10 傲慢只有引起爭端,虛心受教的人纔有智慧。
Door hovaardigheid maakt men niet dan gekijf; maar bij de beradenen is wijsheid.
11 儻來之物,容易消逝;經久積存,日漸增多。
Goed, van ijdelheid gekomen, zal verminderd worden; maar die met de hand vergadert, zal het vermeerderen.
12 希望遲不兌現,令人心神煩惱;願望獲得滿足,像株生命樹。
De uitgestelde hoop krenkt het hart; maar de begeerte, die komt, is een boom des levens.
13 誰輕視法令,必遭滅亡;誰敬畏誡命,必得安全。
Die het woord veracht, die zal verdorven worden; maar wie het gebod vreest, dien zal vergolden worden.
14 智慧人的教訓是生命的泉源,人可賴以脫免死亡的羅網。
Des wijzen leer is een springader des levens, om af te wijken van de strikken des doods.
15 明哲的規勸,使人蒙恩,殘暴人的舉止,粗魯蠻橫。
Goed verstand geeft aangenaamheid; maar de weg der trouwelozen is streng.
16 精明的人,常按理智行事;愚昧的人,只自誇其糊塗。
Al wie kloekzinnig is, handelt met wetenschap; maar een zot breidt dwaasheid uit.

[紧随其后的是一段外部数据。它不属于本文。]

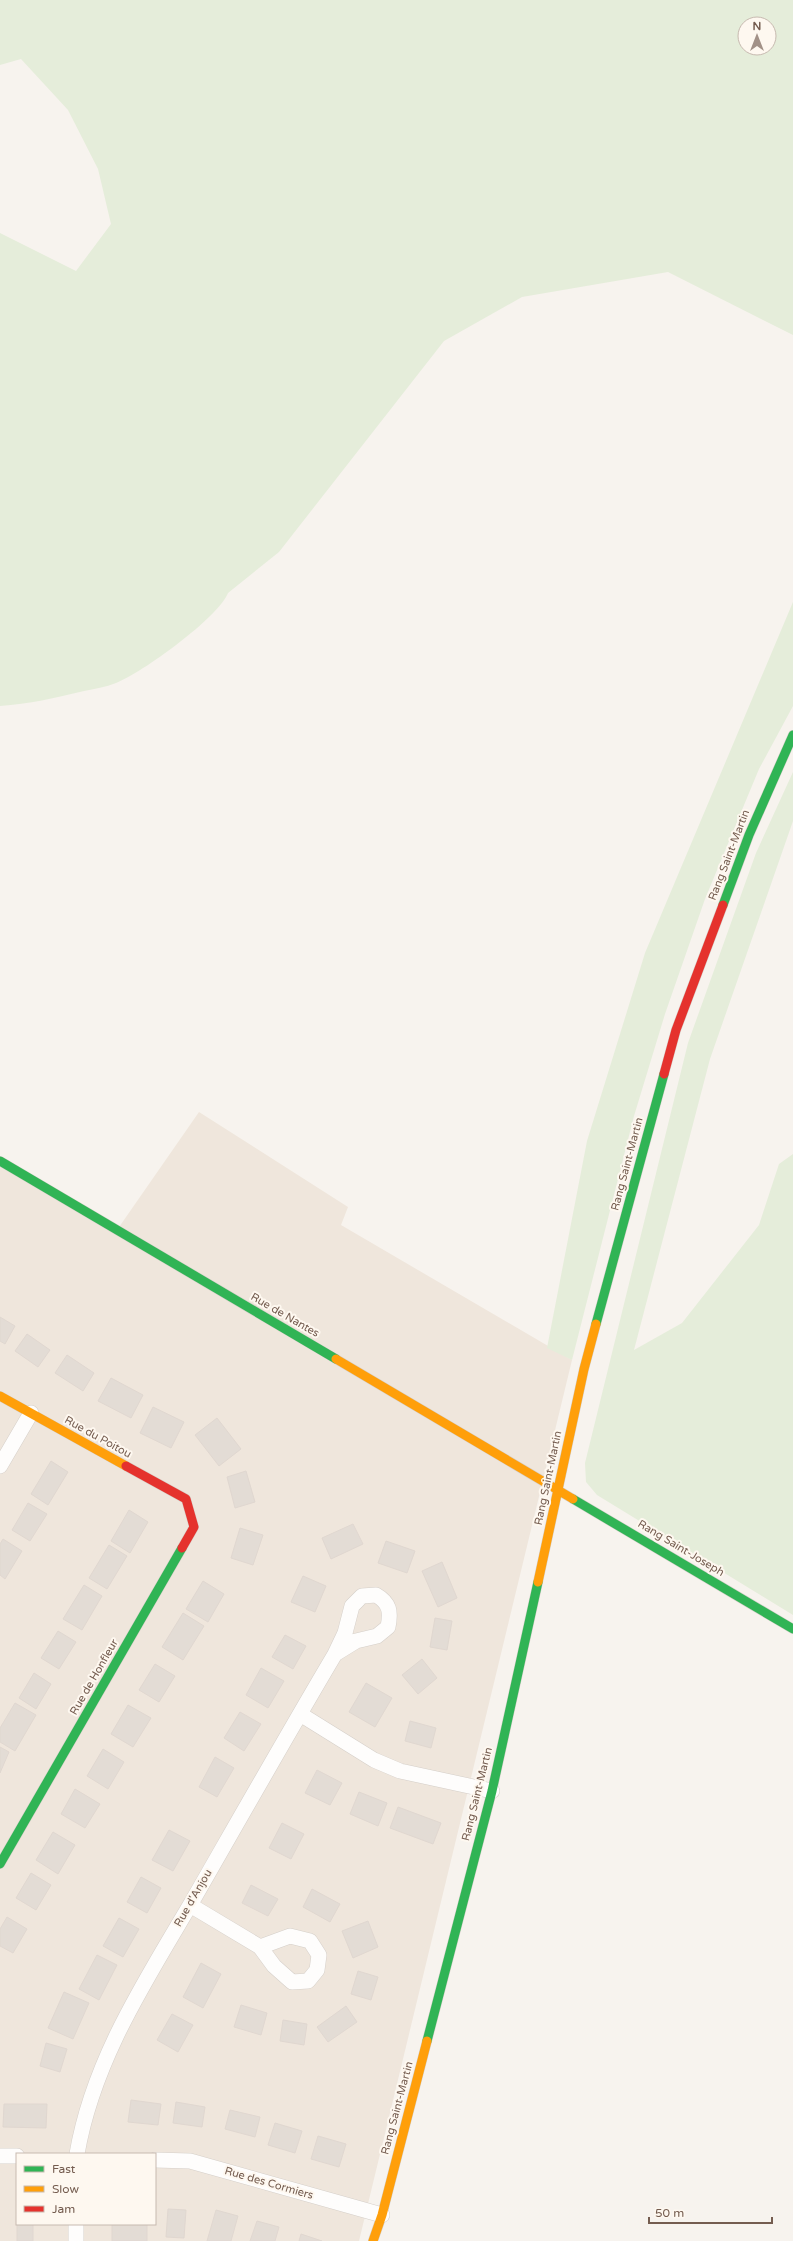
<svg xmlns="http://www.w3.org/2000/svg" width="793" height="2241" viewBox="0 0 793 2241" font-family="'Varela Round',sans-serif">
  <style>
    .residential { fill: #efe6dc; fill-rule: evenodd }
    .green { fill: #e5edda; fill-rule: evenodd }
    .building { fill: #e3dcd5; stroke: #e0d7d0 }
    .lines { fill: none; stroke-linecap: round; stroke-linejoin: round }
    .street-casing { stroke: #d5cfc9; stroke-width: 16 }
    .fast-casing { stroke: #d5cfc9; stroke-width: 10 }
    .slow-casing { stroke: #d5cfc9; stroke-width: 10 }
    .jam-casing { stroke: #d5cfc9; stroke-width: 10 }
    .street { stroke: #fefdfc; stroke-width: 15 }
    .fast { stroke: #30b455; stroke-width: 9 }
    .slow { stroke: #ff9f0a; stroke-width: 9 }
    .jam { stroke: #e5322d; stroke-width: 9 }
    .labels { text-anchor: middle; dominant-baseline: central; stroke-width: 4; stroke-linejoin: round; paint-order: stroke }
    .street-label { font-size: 11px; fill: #745c4f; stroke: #fef8f0 }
  </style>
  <rect width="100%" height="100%" fill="#f7f3ee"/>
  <path class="residential" d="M199,1112L348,1207L341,1225L572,1360L359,2241H0V1161L117,1230ZM17,2154H155V2224H17Z"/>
  <path class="green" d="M0,0H793V335L668,272L522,297L444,341L279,552L228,593C219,617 142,673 116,683C106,687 94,689 84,691C55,698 29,704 0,706V233L76,271L111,224L98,169L68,110L21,59L0,65ZM745,24H769V48H745Z
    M793,602V706L759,769L705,899L665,1014L634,1116L572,1360L547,1348L587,1141L645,953Z
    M793,772V821L710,1059L634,1350L682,1323L759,1225L779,1164L793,1154V1615L597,1495L586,1482L585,1463L688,1043L756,853Z"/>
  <path class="building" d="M0,1317L15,1326L5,1344L0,1341Z
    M27,1334L50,1350L38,1367L15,1351Z
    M67,1355L94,1373L83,1391L55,1373Z
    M111,1378L143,1395L131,1418L98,1401Z
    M153,1407L184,1422L171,1448L140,1433Z
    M217,1418L241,1449L219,1466L195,1435Z
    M51,1461L68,1472L48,1505L31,1494Z
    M246,1471L255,1502L235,1508L227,1477Z
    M28,1503L47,1514L30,1541L12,1530Z
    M129,1510L148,1522L130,1553L111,1541Z
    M353,1524L363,1544L331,1559L322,1538Z
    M240,1528L263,1535L253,1565L231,1558Z
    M3,1539L22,1551L5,1579L0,1575V1544Z
    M386,1541L415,1551L407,1573L378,1563Z
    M109,1545L127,1556L107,1589L89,1578Z
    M442,1562L457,1598L438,1607L422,1571Z
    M303,1576L326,1586L315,1612L291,1602Z
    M203,1581L224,1594L208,1622L186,1609Z
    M84,1585L102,1596L82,1630L63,1619Z
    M183,1613L204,1626L183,1660L162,1647Z
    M435,1618L452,1621L447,1650L430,1647Z
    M58,1631L76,1642L59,1669L41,1658Z
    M285,1635L306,1646L293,1669L272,1657Z
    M422,1659L437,1678L418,1694L402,1675Z
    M155,1664L175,1676L159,1702L139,1690Z
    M261,1668L284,1681L268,1708L246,1695Z
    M34,1673L51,1684L36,1709L19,1698Z
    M366,1683L392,1698L375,1727L349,1712Z
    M15,1703L36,1715L15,1751L0,1742V1728Z
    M128,1705L151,1718L133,1747L111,1734Z
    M240,1712L261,1724L244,1751L224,1738Z
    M410,1721L436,1728L431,1748L405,1741Z
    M0,1747L9,1752L0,1773Z
    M103,1749L124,1762L108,1789L87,1776Z
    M215,1757L234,1768L217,1797L199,1787Z
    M317,1770L342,1783L330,1805L305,1793Z
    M75,1789L100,1804L85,1828L61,1814Z
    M359,1792L387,1803L378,1826L350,1814Z
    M398,1807L441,1823L433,1844L390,1828Z
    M282,1823L304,1834L291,1859L269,1848Z
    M169,1830L190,1841L173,1871L152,1860Z
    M53,1832L75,1845L58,1874L36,1860Z
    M31,1873L51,1885L36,1910L16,1898Z
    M141,1877L161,1888L147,1913L127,1902Z
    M251,1885L278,1899L268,1916L242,1903Z
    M312,1889L340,1904L330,1922L303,1907Z
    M7,1917L27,1929L13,1953L0,1946V1929Z
    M119,1918L139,1929L123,1957L103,1946Z
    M368,1921L378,1947L353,1958L342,1931Z
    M97,1955L117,1965L99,2000L79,1989Z
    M201,1963L221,1974L203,2008L183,1997Z
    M358,1971L378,1977L371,2000L351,1994Z
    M64,1992L89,2003L73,2039L48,2028Z
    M241,2005L267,2013L261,2035L234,2027Z
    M346,2006L357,2022L328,2042L317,2027Z
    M172,2014L193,2025L178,2052L157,2040Z
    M283,2020L307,2024L304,2045L280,2041Z
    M46,2043L67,2049L60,2072L40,2066Z
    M131,2100L161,2104L158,2125L128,2122Z
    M176,2102L205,2107L202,2127L173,2123Z
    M4,2104H47L46,2128L3,2127Z
    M230,2110L260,2117L255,2137L225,2129Z
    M275,2123L302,2131L295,2153L268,2145Z
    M318,2136L346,2144L339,2167L311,2159Z
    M168,2209L186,2210L184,2238L166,2237Z
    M216,2210L238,2216L231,2241H207Z
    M257,2221L279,2227L275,2241H250Z
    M17,2224H33V2241H17Z
    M112,2224H147V2241H112Z
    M301,2234L322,2241H299Z"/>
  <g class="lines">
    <defs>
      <path id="street" d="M0,1466L31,1413
        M376,1595C390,1603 391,1612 388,1627L377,1636L356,1641L335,1654L345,1633L352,1606L362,1596Z
        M300,1714L374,1760L400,1771L492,1791
        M190,1905L260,1947L274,1966L292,1982L308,1981L317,1970L319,1955L310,1941L290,1936L260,1947
        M77,2154C93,2060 146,1980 193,1900C240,1818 287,1735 335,1654
        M0,2156H17
        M155,2160L190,2161L382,2215
        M76,2241V2224"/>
      <path id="fast" d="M723,905L749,835L793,735
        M0,1161L336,1359
        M596,1324L664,1074
        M573,1499L793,1629
        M0,1864L182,1548
        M427,2041L492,1791L538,1582"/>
      <path id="slow" d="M336,1359L573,1499
        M0,1396L126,1466
        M538,1582L584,1369L596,1324
        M373,2241L382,2215L427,2041"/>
      <path id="jam" d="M664,1074L676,1030L723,905
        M126,1466L186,1499L194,1527L182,1548"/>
    </defs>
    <use href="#street" class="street-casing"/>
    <use href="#fast" class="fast-casing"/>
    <use href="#slow" class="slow-casing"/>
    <use href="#jam" class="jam-casing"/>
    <use href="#street" class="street"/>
    <use href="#fast" class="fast"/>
    <use href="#slow" class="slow"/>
    <use href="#jam" class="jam"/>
  </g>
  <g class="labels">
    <g class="street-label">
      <text transform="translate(729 855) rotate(-69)">Rang Saint-Martin</text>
      <text transform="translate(627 1164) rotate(-75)">Rang Saint-Martin</text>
      <text transform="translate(285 1315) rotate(30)">Rue de Nantes</text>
      <text transform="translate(98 1437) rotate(29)">Rue du Poitou</text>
      <text transform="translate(548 1478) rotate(-78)">Rang Saint-Martin</text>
      <text transform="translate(681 1548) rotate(31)">Rang Saint-Joseph</text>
      <text transform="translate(94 1677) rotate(-60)">Rue de Honfleur</text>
      <text transform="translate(477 1794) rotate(-76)">Rang Saint-Martin</text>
      <text transform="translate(193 1898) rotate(-60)">Rue d'Anjou</text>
      <text transform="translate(397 2108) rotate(-75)">Rang Saint-Martin</text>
      <text transform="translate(269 2183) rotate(16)">Rue des Cormiers</text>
    </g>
  </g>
  <rect x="16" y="2153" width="140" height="72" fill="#fef8f0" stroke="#c7bab0"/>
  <rect x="24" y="2166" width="20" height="6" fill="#30b455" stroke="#c7bab0"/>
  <text x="52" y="2173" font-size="12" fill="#745c4f">Fast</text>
  <rect x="24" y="2186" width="20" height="6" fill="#ff9f0a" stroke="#c7bab0"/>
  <text x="52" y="2193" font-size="12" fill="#745c4f">Slow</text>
  <rect x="24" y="2206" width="20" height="6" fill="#e5322d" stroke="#c7bab0"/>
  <text x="52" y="2213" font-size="12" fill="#745c4f">Jam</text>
  <g transform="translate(757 36)"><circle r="19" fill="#fef8f0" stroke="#c7bab0"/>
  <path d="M0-3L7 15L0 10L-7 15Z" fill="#a29187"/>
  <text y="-6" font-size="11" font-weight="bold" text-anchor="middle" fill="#745c4f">N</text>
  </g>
  <path d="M649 2217v6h123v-6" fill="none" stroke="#745c4f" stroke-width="2"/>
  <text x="655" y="2217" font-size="12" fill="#745c4f" stroke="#fef8f0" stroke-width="3" paint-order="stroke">50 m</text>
</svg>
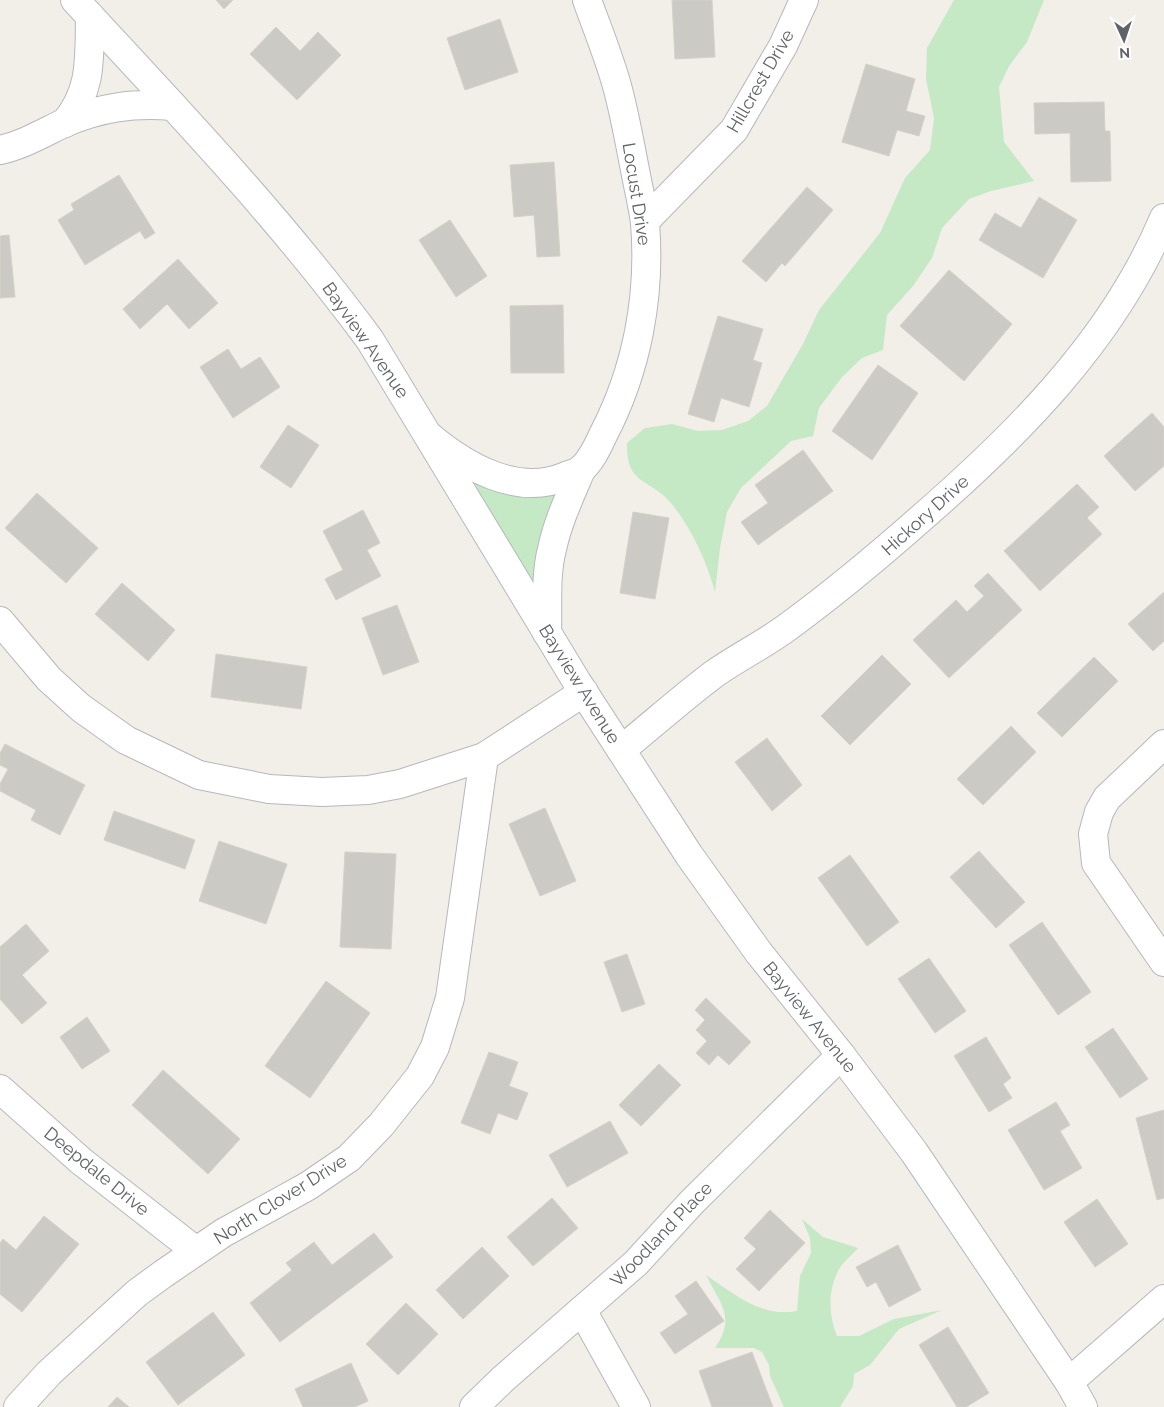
<svg xmlns="http://www.w3.org/2000/svg" width="1164" height="1407" font-family="Raleway,sans-serif">
	<rect width="100%" height="100%" fill="#f1efe8"/>
	<!-- green -->
	<g fill="#c5e8c5">
		<path d="M954 0H1044L1027 42 1009 66 999 87 1004 142 1034 181 991 191 969 199 942 228 932 258 913 286 887 315 883 350 862 358 842 377 819 408 813 436 791 441 741 488 727 512 720 548 715 592C707 562 691 527 671 503 650 478 626 486 627 443L645 428 672 424 698 431 722 430 748 421 767 406 803 344 819 310 880 233 905 178 930 150 934 118 926 79 927 48Z"/>
		<path d="M442 452 473 470 572 478 544 621Z"/>
		<path d="M802 1219 823 1237 858 1248C852 1255 843 1262 839 1269 828 1289 828 1315 837 1336H859L894 1319 942 1310 899 1329 870 1365 854 1374 853 1386 840 1407H784L770 1376 769 1365 762 1352 754 1348H715C736 1317 721 1305 706 1275 734 1294 762 1318 797 1311L800 1276 811 1253 810 1238Z"/>
	</g>
	<!-- building -->
	<g fill="#cccac5" stroke="#d6d1c6">
		<path d="M216 0H233L224 9Z"/>
		<path d="M672 0H712L715 57 675 59Z"/>
		<path d="M500 19 518 72 465 90 447 38Z"/>
		<path d="M276 27 300 51 318 32 341 55 297 100 250 54Z"/>
		<path d="M866 64 915 79 906 111 925 116 919 136 897 130 889 156 842 142Z"/>
		<path d="M1104 102 1105 131H1110L1111 181 1071 182 1070 133 1035 134 1034 103Z"/>
		<path d="M554 162 560 256 537 257 534 215 514 217 510 165Z"/>
		<path d="M119 175 155 233 145 239 140 231 85 265 58 220 74 210 71 204Z"/>
		<path d="M807 187 833 210 785 266 782 263 766 282 742 261Z"/>
		<path d="M1039 197 1077 220 1043 278 979 240 995 213 1021 228Z"/>
		<path d="M450 220 487 276 456 297 419 240Z"/>
		<path d="M9 235 15 297 0 298V236Z"/>
		<path d="M178 259 218 303 189 329 167 304 140 329 123 309Z"/>
		<path d="M949 270 1012 324 964 381 900 326Z"/>
		<path d="M563 305 564 373H511L510 306Z"/>
		<path d="M718 316 763 329 753 360 762 363 749 407 721 398 714 422 688 414Z"/>
		<path d="M228 349 241 369 260 357 280 387 233 418 200 367Z"/>
		<path d="M878 365 918 393 872 460 832 431Z"/>
		<path d="M1152 413 1164 427V466L1135 491 1104 456Z"/>
		<path d="M288 425 319 445 291 488 260 467Z"/>
		<path d="M803 450 833 491 758 545 741 522 768 503 755 485Z"/>
		<path d="M1077 484 1099 507 1087 518 1102 534 1040 591 1004 551Z"/>
		<path d="M37 493 98 548 66 583 5 528Z"/>
		<path d="M363 510 380 543 367 550 381 576 336 600 325 579 343 570 323 531Z"/>
		<path d="M633 512 669 518 655 599 620 593Z"/>
		<path d="M988 573 1022 610 949 678 913 640 956 600 967 612 984 596 974 586Z"/>
		<path d="M122 583 175 630 148 661 95 614Z"/>
		<path d="M1164 592V641L1153 651 1128 624Z"/>
		<path d="M397 605 419 662 383 675 362 618Z"/>
		<path d="M216 654 307 667 301 709 211 697Z"/>
		<path d="M882 655 911 684 850 745 821 716Z"/>
		<path d="M1094 657 1118 681 1062 737 1037 713Z"/>
		<path d="M1011 726 1036 752 983 805 957 779Z"/>
		<path d="M767 738 802 785 772 811 735 762Z"/>
		<path d="M5 744 85 785 60 835 31 820 36 810 0 791V784L8 769 0 765V753Z"/>
		<path d="M545 808 576 881 540 896 509 824Z"/>
		<path d="M114 811 195 840 185 869 104 840Z"/>
		<path d="M219 841 287 864 266 924 199 901Z"/>
		<path d="M979 851 1025 902 996 928 950 877Z"/>
		<path d="M345 852 396 854 391 949 340 947Z"/>
		<path d="M850 855 899 922 867 946 818 878Z"/>
		<path d="M1042 922 1091 992 1058 1015 1009 945Z"/>
		<path d="M26 924 49 951 22 975 47 1003 22 1024 0 999V947Z"/>
		<path d="M627 954 645 1004 622 1012 604 962Z"/>
		<path d="M929 958 966 1011 935 1033 898 979Z"/>
		<path d="M326 981 370 1013 310 1098 265 1066Z"/>
		<path d="M706 998 751 1042 729 1065 718 1055 709 1065 696 1053 707 1041 696 1030 705 1020 695 1010Z"/>
		<path d="M87 1017 110 1051 82 1069 60 1037Z"/>
		<path d="M1113 1028 1148 1079 1120 1098 1085 1047Z"/>
		<path d="M986 1037 1011 1078 1003 1084 1012 1098 989 1112 954 1056Z"/>
		<path d="M489 1052 518 1062 509 1086 528 1093 517 1120 498 1113 490 1134 461 1123Z"/>
		<path d="M659 1064 681 1085 641 1126 619 1105Z"/>
		<path d="M163 1070 240 1139 208 1174 132 1105Z"/>
		<path d="M1056 1102 1070 1125 1060 1131 1082 1168 1044 1190 1008 1130Z"/>
		<path d="M1164 1110V1198L1157 1200 1136 1118Z"/>
		<path d="M610 1121 628 1153 567 1187 549 1155Z"/>
		<path d="M552 1198 578 1228 533 1266 507 1237Z"/>
		<path d="M1097 1199 1128 1244 1095 1267 1064 1222Z"/>
		<path d="M770 1210 805 1243 759 1291 736 1269 756 1249 744 1238Z"/>
		<path d="M44 1216 79 1244 22 1312 0 1294V1243L3 1239 16 1250Z"/>
		<path d="M374 1233 393 1257 280 1342 250 1303 292 1270 286 1263 314 1242 332 1265Z"/>
		<path d="M898 1245 921 1290 889 1307 876 1282 867 1287 856 1267Z"/>
		<path d="M482 1247 509 1276 463 1319 436 1290Z"/>
		<path d="M696 1281 724 1321 675 1354 660 1333 688 1314 675 1296Z"/>
		<path d="M406 1303 438 1334 398 1375 366 1344Z"/>
		<path d="M213 1312 245 1355 178 1405 146 1362Z"/>
		<path d="M948 1327 989 1393 966 1407H957L919 1345Z"/>
		<path d="M752 1352 773 1407H712L699 1371Z"/>
		<path d="M351 1363 368 1401 355 1407H303L295 1389Z"/>
		<path d="M117 1397 129 1407H108Z"/>
	</g>
	<g fill="none" stroke-linecap="round" stroke-linejoin="round">
		<!-- minor casing -->
		<g stroke="#b5b8bc" stroke-width="30">
			<g id="minor">
				<path d="M65 123C93 89 89 57 90 16"/>
				<path d="M0 150C23 145 43 133 64 123 102 107 132 103 173 106"/>
				<path d="M645 221 734 130 783 46 804 0"/>
				<path d="M429 436C466 467 518 497 566 476 571 474 577 473 580 470 590 463 598 446 603 435 637 370 651 296 645 223 643 207 639 191 636 175 630 145 625 115 617 86 609 57 597 28 587 0"/>
				<path d="M0 621 49 679 81 708 126 740 199 775 269 789 322 792 368 790 400 784 484 757 584 692"/>
				<path d="M547 633C548 605 545 576 552 549 558 521 570 496 581 470"/>
				<path d="M1164 744 1107 798 1099 812 1093 834 1096 863 1164 962"/>
				<path d="M621 750C652 725 682 698 714 674 738 657 765 644 789 626 834 593 876 558 918 521 1016 436 1113 340 1164 218"/>
				<path d="M0 1089 81 1161 196 1251"/>
				<path d="M583 1312 636 1407"/>
				<path d="M1069 1382 1164 1299"/>
				<path d="M18 1407 49 1373 137 1293 163 1274 223 1233 308 1186 349 1158 381 1125 420 1076 435 1047 450 998 484 757"/>
				<path d="M474 1407 503 1379 636 1263 692 1202 841 1055"/>
			</g>
		</g>
		<!-- secondary casing -->
		<g stroke="#b6babf" stroke-width="30">
			<path id="secondary" d="M75 0C177 110 281 219 370 340L577 682 689 855 759 953 841 1055 914 1152 1069 1382 1083 1407"/>
		</g>
		<!-- minor -->
		<use href="#minor" stroke="#fff" stroke-width="28"/>
		<!-- secondary -->
		<use href="#secondary" stroke="#fff" stroke-width="28"/>
	</g>
	<g text-anchor="middle" dominant-baseline="central" stroke-width="4" stroke-linejoin="round" paint-order="stroke">
		<!-- street labels -->
		<g font-size="18" fill="#5f6368" stroke="#fff">
			<text transform="translate(760 81) rotate(-60)">Hillcrest Drive</text>
			<text transform="translate(637 194) rotate(81)">Locust Drive</text>
			<text transform="translate(366 340) rotate(55)">Bayview Avenue</text>
			<text transform="translate(925 515) rotate(-42)">Hickory Drive</text>
			<text transform="translate(580 684) rotate(58)">Bayview Avenue</text>
			<text transform="translate(810 1017) rotate(51)">Bayview Avenue</text>
			<text transform="translate(97 1171) rotate(39)">Deepdale Drive</text>
			<text transform="translate(280 1199) rotate(-32)">North Clover Drive</text>
			<text transform="translate(661 1234) rotate(-46)">Woodland Place</text>
		</g>
	</g>
	<!-- north arrow -->
	<g transform="translate(1124 40) rotate(177)" stroke="#ffffff" stroke-width="4" paint-order="stroke">
	<path d="M0-4L9 19L0 12L-9 19Z" fill="#5f6368"/>
	<text y="-8" font-size="14" font-weight="bold" text-anchor="middle" fill="#5f6368">N</text>
	</g>
</svg>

17 奸妄的使者,使人陷於災禍;忠誠的使者,給人帶來安和。
Een goddeloze bode zal in het kwaad vallen; maar een trouw gezant is medicijn.
18 拒絕規勸的,必遭貧苦羞辱;接受懲戒的,反要受人尊敬。
Armoede en schande is desgenen, die de tucht verwerpt; maar die de bestraffing waarneemt; zal geeerd worden.
19 願望獲得滿足,能使心靈愉快;遠離邪惡,卻為愚昧人所深惡。
De begeerte, die geschiedt, is zoet voor de ziel; maar het is den zotten een gruwel van het kwade af te wijken.
20 與智慧人往來,可成智慧人;與愚昧人作伴,必受其連累。
Die met de wijzen omgaat, zal wijs worden; maar die der zotten metgezel is, zal verbroken worden.
21 惡運追蹤罪人,義人卻得善報。
Het kwaad zal de zondaars vervolgen; maar den rechtvaardige zal men goed vergelden.
22 善人為子子孫孫留下產業,罪人的財富是為義人積蓄。
De goede zal zijner kinders kinderen doen erven; maar het vermogen des zondaars is voor den rechtvaardige weggelegd.
23 窮人開墾的田地,生產大量食物;誰若缺乏正義,定不免於滅亡。
Het ploegen der armen geeft veelheid der spijze; maar daar is een, die verteerd wordt door gebrek van oordeel.
24 不肯使用棍杖的人,實是恨自己的兒子;真愛兒子的人,必時加以懲罰。
Die zijn roede inhoudt, haat zijn zoon; maar die hem liefheeft, zoekt hem vroeg met tuchtiging.
25 義人必得飽食,惡人無以果腹。
De rechtvaardige eet tot verzadiging zijner ziel toe; maar de buik der goddelozen zal gebrek hebben.